A friend of mine (Hi Paul!) who is an experienced skydiver and wingsuiter once explained to me the problem with become highly skilled with wing suits. With skydiving, you can clock up training hours not just by jumping out of planes, but also using indoor wind tunnels. Jumping out of planes takes a lot of time and money for every few minutes of air time you get, so being able to clock up hours more efficiently indoors allows skydivers to improve their skills much faster.

But with wingsuits, you can't effectively fly them indoors. The only real way to gain experience in a wingsuit is doing a jump. This means that it takes much longer to gain skill and experience, and learning new tricks and techniques is much slower than with skydiving.

This is similar to the problem with grappling versus striking martial arts. Safe but highly effective training is much easier with jiu jitsu than with kick boxing, and the injury rate much lower. Jiu jitsu practitioners can clock up hours of realistic training much faster than other martial arts, and are less likely to be interrupted by injuries. This also means that over the course of time, striking martial artists will tend to get more injured and forced to retire, so we should expect to see the best martial artists appear to be strongly grappling focused.

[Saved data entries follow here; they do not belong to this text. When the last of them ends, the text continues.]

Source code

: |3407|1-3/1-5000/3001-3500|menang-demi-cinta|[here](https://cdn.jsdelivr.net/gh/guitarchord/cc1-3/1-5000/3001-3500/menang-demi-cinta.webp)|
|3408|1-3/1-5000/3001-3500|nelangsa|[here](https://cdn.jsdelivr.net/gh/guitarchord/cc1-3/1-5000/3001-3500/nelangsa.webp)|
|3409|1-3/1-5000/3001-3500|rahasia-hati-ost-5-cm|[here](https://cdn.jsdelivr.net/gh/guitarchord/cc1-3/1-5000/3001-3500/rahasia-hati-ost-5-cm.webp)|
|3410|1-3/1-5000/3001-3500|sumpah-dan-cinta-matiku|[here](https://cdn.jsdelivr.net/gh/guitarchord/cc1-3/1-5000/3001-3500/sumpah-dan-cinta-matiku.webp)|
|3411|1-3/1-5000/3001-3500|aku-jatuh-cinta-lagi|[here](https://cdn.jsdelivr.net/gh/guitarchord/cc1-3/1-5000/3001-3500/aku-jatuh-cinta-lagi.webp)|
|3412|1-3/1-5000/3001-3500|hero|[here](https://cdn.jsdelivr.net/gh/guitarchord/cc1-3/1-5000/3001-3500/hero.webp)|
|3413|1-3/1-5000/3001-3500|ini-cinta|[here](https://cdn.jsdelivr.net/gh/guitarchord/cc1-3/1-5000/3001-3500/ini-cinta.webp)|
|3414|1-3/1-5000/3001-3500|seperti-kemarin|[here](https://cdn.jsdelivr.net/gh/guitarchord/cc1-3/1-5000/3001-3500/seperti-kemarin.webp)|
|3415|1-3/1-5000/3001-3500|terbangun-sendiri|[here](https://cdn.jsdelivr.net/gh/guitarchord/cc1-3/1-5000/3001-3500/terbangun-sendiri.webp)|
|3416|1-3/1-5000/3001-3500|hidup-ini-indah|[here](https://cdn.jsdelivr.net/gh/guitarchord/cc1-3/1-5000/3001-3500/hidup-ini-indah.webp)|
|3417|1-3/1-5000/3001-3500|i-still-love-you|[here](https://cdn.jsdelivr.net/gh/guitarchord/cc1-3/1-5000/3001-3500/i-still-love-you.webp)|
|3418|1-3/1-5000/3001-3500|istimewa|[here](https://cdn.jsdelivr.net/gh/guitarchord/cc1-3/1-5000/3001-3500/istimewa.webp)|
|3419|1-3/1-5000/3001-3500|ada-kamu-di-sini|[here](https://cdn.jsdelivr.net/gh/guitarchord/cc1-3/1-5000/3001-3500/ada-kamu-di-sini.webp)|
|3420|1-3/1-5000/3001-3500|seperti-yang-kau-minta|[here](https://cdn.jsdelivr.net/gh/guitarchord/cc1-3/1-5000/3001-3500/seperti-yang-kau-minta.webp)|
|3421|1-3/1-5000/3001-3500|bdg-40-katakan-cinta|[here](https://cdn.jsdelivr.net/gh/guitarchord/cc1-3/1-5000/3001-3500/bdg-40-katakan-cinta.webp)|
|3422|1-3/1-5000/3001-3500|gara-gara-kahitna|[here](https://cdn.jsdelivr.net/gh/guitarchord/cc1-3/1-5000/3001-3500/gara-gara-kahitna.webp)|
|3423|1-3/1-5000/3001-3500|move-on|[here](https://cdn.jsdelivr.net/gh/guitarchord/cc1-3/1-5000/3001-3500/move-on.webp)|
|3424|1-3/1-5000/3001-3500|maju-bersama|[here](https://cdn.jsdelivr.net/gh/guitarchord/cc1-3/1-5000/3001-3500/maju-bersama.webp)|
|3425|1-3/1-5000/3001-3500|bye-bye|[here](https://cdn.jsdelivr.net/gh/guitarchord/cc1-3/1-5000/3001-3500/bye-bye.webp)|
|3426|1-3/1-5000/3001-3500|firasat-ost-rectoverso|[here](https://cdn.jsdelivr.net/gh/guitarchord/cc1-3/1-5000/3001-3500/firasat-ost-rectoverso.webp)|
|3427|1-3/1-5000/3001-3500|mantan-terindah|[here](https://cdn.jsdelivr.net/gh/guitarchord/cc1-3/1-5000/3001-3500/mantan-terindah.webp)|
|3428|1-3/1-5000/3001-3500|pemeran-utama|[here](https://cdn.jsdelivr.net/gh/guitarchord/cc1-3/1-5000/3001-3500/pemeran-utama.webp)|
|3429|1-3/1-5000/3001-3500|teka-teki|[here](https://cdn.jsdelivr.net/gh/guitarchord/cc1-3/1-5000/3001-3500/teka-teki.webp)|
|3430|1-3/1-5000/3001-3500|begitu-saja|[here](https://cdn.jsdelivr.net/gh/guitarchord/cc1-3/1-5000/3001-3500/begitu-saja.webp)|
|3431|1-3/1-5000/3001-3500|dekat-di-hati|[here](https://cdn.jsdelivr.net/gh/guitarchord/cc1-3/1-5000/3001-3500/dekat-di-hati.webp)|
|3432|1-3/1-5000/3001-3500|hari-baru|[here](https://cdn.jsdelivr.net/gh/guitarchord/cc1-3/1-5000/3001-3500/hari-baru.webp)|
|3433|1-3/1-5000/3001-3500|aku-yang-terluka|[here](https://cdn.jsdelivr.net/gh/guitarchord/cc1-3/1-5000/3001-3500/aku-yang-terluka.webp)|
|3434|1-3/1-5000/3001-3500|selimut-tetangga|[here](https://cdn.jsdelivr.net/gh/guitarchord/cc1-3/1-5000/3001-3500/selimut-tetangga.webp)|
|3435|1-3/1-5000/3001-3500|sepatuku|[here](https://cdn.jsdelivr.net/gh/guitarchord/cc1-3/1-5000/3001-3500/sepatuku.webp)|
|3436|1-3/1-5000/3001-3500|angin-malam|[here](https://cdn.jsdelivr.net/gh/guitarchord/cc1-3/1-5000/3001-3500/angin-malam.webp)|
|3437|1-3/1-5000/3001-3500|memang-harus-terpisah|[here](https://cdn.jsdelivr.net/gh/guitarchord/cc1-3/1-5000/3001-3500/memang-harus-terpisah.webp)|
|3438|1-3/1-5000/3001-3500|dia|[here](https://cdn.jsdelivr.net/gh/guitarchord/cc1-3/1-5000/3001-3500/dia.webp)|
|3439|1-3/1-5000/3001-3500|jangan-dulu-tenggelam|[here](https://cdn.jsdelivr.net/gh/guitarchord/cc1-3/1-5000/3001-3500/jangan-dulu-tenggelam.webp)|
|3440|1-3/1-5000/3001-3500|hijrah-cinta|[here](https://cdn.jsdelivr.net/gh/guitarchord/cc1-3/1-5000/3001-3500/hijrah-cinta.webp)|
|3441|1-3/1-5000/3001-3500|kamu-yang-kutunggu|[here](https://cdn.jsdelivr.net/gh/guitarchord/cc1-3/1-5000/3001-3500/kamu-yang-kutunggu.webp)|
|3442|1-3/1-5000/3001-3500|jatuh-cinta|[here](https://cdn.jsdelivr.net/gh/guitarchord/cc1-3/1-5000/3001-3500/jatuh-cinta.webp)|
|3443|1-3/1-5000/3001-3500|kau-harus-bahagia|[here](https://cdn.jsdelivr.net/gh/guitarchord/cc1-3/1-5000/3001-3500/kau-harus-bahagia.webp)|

So this means that jiu jitsu might not be as effective as it appears. It might just mean that someone is more likely to be able to practice jiu jitsu and engage in real fights for 20 years than with other martial arts. We might be seeing an example of what's known as the survivorship bias, where we notice the examples that have survived long enough to be counted, but forget about all the cases where bad luck made them disappear from our radars.

The Future of Martial Arts

At the end of the day, it might not really matter if jiu jitsu is as effective as it appears, or if it is largely benefiting from a lower injury attrition rate. For a person who wants to learn effective martial arts, it might simply be more pragmatic to engage in an art that is less effective, but doesn't require luck to be able to practice it long term without serious injury.

But what about the future? Right now a striking martial artist can use various tools to try and train as effectively as possible with the limitation that they can't just pummel the shit out of other human beings in order to refine their technique. It helps to an extent, but it's clearly a disadvantage. However, as robotics technology improves in the next couple of decades, we are going to be able to make training partners that people will be able to engage against fully without having to modify their techniques to avoid hurting their partner, and also not have to risk receiving injuring blows themselves.

When this kind of training becomes possible, I think we're going to see another revolution in martial arts training.